Abstract base class for modules that take in a Corpus and modify the Corpus and/or extend it with additional information, imitating the scikit-learn Transformer API. Exposes
fit()performs any necessary precomputation (or “training” in machine learning parlance) while
transform()does the work of actually computing the modification and applying it to the corpus.
All subclasses must implement
transform(); subclasses that require precomputation should also override
fit(), which by default does nothing. Additionally, the interface also exposes a
fit_transform()method that does both steps on the same Corpus in one line. By default this is implemented to simply call
transform(), but designers of Transformer subclasses may also choose to overwrite the default implementation in cases where the combined operation can be implemented more efficiently than doing the steps separately.
fit(corpus: convokit.model.corpus.Corpus, y=None, **kwargs)¶
Use the provided Corpus to perform any precomputations necessary to later perform the actual transformation step.

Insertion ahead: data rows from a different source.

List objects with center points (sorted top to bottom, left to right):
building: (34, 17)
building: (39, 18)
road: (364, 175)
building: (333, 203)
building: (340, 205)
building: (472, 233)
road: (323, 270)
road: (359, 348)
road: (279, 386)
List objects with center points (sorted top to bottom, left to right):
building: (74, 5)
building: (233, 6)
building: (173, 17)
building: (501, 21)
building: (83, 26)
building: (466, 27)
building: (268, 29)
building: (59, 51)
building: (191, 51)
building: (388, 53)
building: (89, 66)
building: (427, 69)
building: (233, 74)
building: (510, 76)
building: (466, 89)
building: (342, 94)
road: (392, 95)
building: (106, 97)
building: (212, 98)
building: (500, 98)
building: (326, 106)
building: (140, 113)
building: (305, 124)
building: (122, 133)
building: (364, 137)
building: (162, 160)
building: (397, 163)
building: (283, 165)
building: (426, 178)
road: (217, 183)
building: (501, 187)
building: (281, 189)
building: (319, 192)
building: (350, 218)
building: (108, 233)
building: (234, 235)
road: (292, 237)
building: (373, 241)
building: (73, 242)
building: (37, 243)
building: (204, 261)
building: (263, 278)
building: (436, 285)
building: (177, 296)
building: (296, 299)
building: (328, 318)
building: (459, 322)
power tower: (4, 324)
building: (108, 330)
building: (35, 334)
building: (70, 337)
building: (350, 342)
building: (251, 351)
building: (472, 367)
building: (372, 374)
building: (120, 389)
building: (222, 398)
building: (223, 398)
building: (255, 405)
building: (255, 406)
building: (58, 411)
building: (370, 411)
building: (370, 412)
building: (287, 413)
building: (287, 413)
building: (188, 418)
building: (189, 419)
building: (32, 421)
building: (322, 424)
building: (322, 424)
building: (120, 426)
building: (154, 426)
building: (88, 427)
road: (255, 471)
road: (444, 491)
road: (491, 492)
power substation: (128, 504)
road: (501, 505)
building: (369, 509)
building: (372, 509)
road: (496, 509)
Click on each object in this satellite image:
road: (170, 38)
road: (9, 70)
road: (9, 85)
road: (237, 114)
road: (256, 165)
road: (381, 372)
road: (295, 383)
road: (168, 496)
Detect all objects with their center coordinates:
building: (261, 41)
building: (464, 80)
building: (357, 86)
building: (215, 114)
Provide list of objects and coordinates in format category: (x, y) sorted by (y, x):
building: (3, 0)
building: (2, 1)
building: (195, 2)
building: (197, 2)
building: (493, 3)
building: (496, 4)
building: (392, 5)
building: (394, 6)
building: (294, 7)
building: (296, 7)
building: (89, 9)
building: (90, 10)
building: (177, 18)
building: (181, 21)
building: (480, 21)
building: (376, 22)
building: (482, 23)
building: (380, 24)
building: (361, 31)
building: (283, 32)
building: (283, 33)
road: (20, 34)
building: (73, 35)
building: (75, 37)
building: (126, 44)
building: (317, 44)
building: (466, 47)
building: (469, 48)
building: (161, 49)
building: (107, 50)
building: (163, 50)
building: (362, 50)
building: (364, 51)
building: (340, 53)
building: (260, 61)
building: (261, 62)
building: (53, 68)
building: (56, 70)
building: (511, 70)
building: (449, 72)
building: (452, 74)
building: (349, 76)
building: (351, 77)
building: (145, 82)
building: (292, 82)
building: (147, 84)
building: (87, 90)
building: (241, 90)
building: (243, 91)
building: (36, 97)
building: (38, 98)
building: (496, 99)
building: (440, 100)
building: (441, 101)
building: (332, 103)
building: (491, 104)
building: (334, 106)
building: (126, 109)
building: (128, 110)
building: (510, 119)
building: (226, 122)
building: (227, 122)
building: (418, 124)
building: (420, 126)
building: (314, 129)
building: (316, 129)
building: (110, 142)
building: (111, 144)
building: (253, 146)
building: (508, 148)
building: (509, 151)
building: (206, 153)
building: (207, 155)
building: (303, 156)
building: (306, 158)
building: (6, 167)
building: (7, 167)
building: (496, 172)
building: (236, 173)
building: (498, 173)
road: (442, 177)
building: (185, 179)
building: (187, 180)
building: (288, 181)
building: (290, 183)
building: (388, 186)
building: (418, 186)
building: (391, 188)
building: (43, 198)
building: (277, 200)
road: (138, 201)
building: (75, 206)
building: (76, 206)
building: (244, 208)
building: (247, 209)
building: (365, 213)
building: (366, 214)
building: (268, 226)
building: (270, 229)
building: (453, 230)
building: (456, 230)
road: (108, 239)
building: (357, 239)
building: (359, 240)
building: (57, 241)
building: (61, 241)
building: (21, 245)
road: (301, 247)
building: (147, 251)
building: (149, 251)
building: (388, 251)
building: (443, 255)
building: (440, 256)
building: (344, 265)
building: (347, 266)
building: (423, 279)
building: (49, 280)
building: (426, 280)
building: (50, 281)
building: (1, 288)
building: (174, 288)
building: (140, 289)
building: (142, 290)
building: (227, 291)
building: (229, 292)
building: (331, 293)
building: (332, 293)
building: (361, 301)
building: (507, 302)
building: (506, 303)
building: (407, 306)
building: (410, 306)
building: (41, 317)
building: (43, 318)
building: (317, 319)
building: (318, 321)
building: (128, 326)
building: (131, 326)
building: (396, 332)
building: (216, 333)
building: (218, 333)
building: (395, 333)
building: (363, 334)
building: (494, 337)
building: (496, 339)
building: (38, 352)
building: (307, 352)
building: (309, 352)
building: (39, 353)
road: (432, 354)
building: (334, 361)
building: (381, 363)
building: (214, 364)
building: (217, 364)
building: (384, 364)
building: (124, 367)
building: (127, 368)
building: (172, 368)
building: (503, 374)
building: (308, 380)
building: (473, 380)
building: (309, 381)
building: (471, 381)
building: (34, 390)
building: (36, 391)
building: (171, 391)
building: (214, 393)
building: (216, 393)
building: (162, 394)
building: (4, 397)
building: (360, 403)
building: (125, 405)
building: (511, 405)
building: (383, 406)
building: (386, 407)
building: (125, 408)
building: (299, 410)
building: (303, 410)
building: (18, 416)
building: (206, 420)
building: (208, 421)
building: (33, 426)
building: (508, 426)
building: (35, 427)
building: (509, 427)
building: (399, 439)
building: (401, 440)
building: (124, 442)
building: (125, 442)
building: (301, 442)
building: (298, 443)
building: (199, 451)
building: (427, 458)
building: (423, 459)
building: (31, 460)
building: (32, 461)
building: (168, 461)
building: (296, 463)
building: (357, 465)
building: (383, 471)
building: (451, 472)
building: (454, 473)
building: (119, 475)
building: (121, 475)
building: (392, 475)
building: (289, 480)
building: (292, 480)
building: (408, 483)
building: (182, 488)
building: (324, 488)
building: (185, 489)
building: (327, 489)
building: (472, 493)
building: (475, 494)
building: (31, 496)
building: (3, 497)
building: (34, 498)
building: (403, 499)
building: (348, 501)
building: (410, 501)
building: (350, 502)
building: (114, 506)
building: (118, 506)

Parameters: corpus – the Corpus to use for fitting Returns: the fitted Transformer
fit_transform(corpus: convokit.model.corpus.Corpus, y=None, **kwargs) → convokit.model.corpus.Corpus¶
Fit and run the Transformer on a single Corpus.
Parameters: corpus – the Corpus to use Returns: same as transform
transform(corpus: convokit.model.corpus.Corpus, **kwargs) → convokit.model.corpus.Corpus¶
Modify the provided corpus. This is an abstract method that must be implemented by any Transformer subclass
Parameters: corpus – the Corpus to transform Returns: modified version of the input Corpus. Note that unlike the scikit-learn equivalent,
transform()operates inplace on the Corpus (though for convenience and compatibility with scikit-learn, it also returns the modified Corpus).